Der Oberste Gerichtshof hat bereits für den Bereich der Sozialversicherung ausgesprochen (SZ 69/81 = SSV-NF 10/31), dass eine durch Notariatsakt eingegangene Gütergemeinschaft unter Lebenden ungeachtet etwaiger interner abweichender Vereinbarungen bis zu ihrer Auflösung durch Notariatsakt im Sinn einer Betriebsführung auf gemeinsame Rechnung und Gefahr wirkt und es unerheblich ist, ob der Betrieb vom Mitbesitzer selbst oder von seiner Gattin oder sogar von einem Dritten besorgt wird, weil es ja für einen selbständig Erwerbstätigen geradezu typisch ist, dass er nicht persönlich tätig werden muss. Dass die Abänderung einer notariell vereinbarten Gütergemeinschaft auch für den Bereich der Sozialversicherung eine Auflösung des Ehepakts wiederum in Form eines Notariatsakts erfordert, folgt dabei schon daraus, dass es ansonsten den Ehegatten in die Hand gegeben wäre, formelle Ehepakte durch bloße Übereinkunft außer Wirksamkeit zu setzen.
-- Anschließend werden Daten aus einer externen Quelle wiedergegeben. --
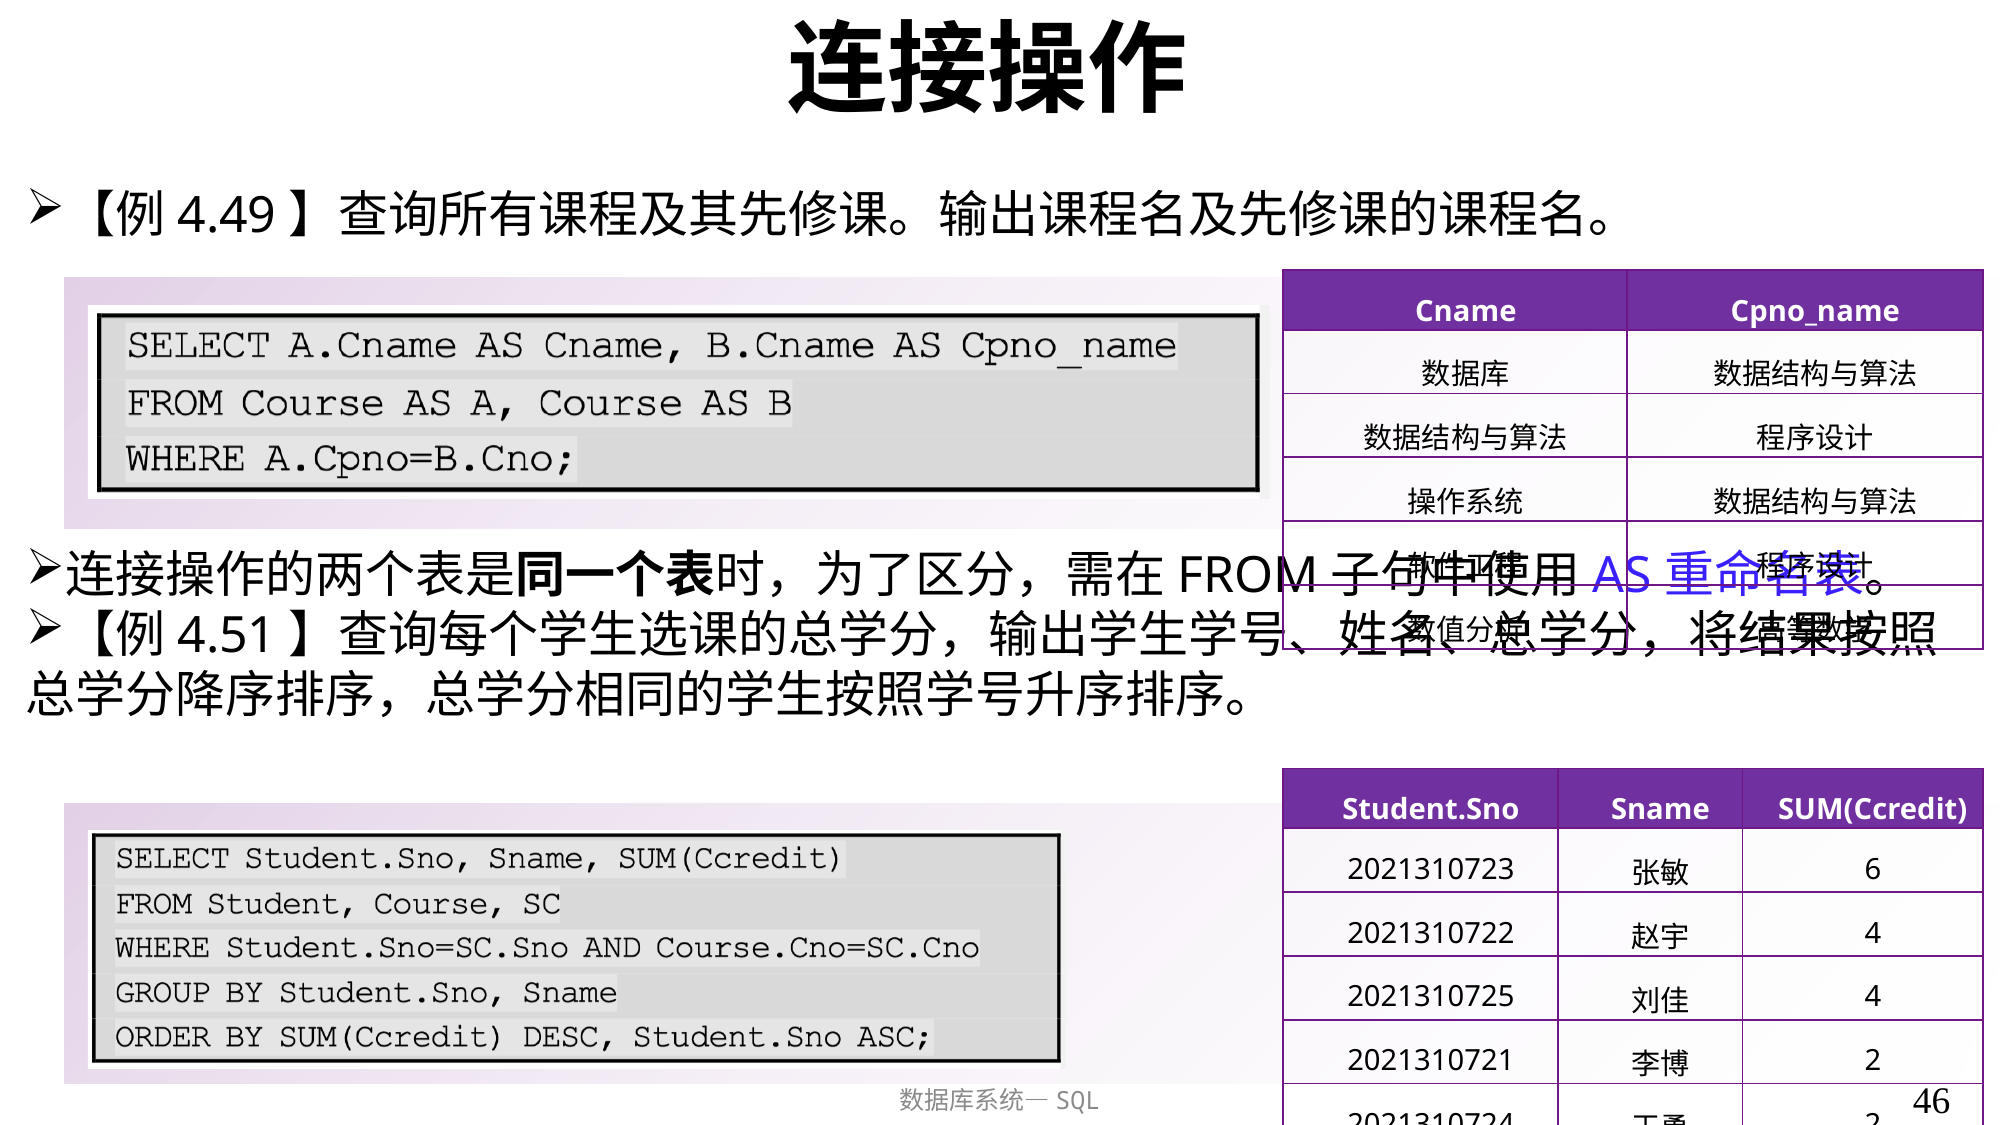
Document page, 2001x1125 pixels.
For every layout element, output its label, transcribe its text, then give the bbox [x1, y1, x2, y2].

table_cell 2021310725 [1284, 957, 1557, 1019]
table_cell 2 [1743, 1021, 1982, 1083]
table_cell 王勇 [1559, 1084, 1742, 1125]
table_cell 数据结构与算法 [1628, 458, 1982, 520]
table_header Cname [1284, 271, 1626, 329]
table_cell 数据库 [1284, 331, 1626, 393]
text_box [87, 304, 1270, 499]
table_header Student.Sno [1284, 769, 1557, 827]
table_cell 数值分析 [1284, 586, 1626, 648]
table_header SUM(Ccredit) [1743, 769, 1982, 827]
table_cell 李博 [1559, 1021, 1742, 1083]
table_cell 4 [1743, 957, 1982, 1019]
table_cell 操作系统 [1284, 458, 1626, 520]
table_cell 张敏 [1559, 829, 1742, 891]
slide_number 46 [1898, 1069, 2000, 1125]
table_cell 2021310721 [1284, 1021, 1557, 1083]
table_cell 2 [1743, 1084, 1898, 1125]
table_cell 4 [1743, 893, 1982, 955]
list 【例4.49】查询所有课程及其先修课。输出课程名及先修课的课程名。 连接操作的两个表是同一个表时，为了区分，需在FROM子句中使用AS重命名表。 【例4.51】查询每个学生选课的总学分，输出学生学号、姓名、总学分，将结果按照总学分降序排序，总学分相同的学生按照学号升序排序。 [10, 175, 2000, 1125]
table_cell 程序设计 [1628, 522, 1982, 584]
table_cell 数据结构与算法 [1284, 394, 1626, 456]
table_cell 软件工程 [1284, 522, 1626, 584]
table_cell 刘佳 [1559, 957, 1742, 1019]
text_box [87, 829, 1067, 1070]
table_cell 2021310723 [1284, 829, 1557, 891]
table_cell 数据结构与算法 [1628, 331, 1982, 393]
table_header Sname [1559, 769, 1742, 827]
table_cell 2021310724 [1338, 1084, 1557, 1125]
table_cell 高等数学 [1628, 586, 1982, 648]
table_cell 6 [1743, 829, 1982, 891]
table_cell 2021310722 [1284, 893, 1557, 955]
table_cell 程序设计 [1628, 394, 1982, 456]
footer 数据库系统—SQL [662, 1073, 1338, 1125]
table_header Cpno_name [1628, 271, 1982, 329]
table_cell 赵宇 [1559, 893, 1742, 955]
title 连接操作 [159, 8, 1815, 121]
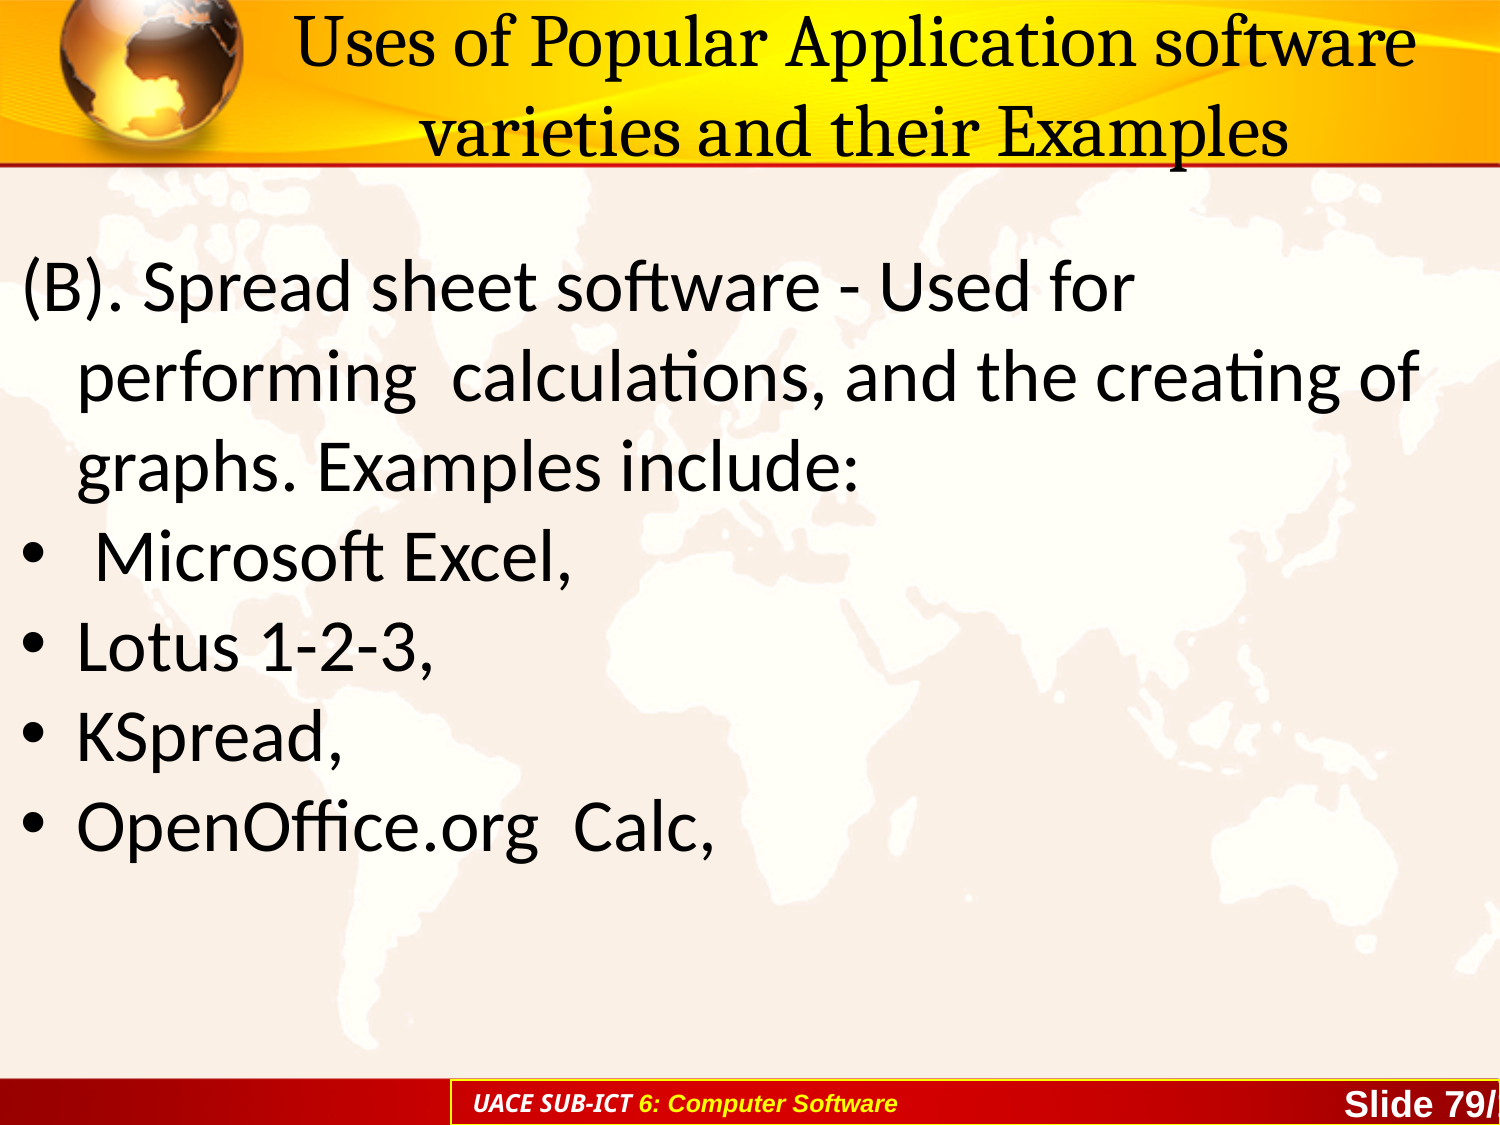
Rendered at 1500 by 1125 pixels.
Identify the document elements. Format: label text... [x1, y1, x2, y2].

title Uses of Popular Application software varieties and their Examples [212, 0, 1500, 163]
picture [0, 0, 1500, 1125]
picture [452, 1081, 1499, 1124]
list (B). Spread sheet software - Used for performing calculations, and the creating of graphs. Examples include: Microsoft Excel, Lotus 1-2-3, KSpread, OpenOffice.org Calc, [4, 228, 1496, 1047]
Da feststeht, dass der Kläger Anspruch auf die Hälfte des Gewinns aus dem Gastgewerbebetrieb im Jahr 1999 hatte, hat er in diesem Jahr ein Erwerbseinkommen im Sinn des § 131c Abs 2 GSVG bezogen (vgl SSV-NF 3/1). Das aus dem Gewerbebetrieb erzielte Einkommen überstieg bei der anzustellenden Berechnung eines Monatsdurchschnitts (SSV-NF 10/57) das nach § 5 Abs 2 lit c ASVG in Betracht kommende Monatseinkommen (1999: 3.899).

Der Revision war daher ein Erfolg zu versagen.

Die Kostenentscheidung beruht auf § 77 Abs 1 Z 2 lit b ASGG.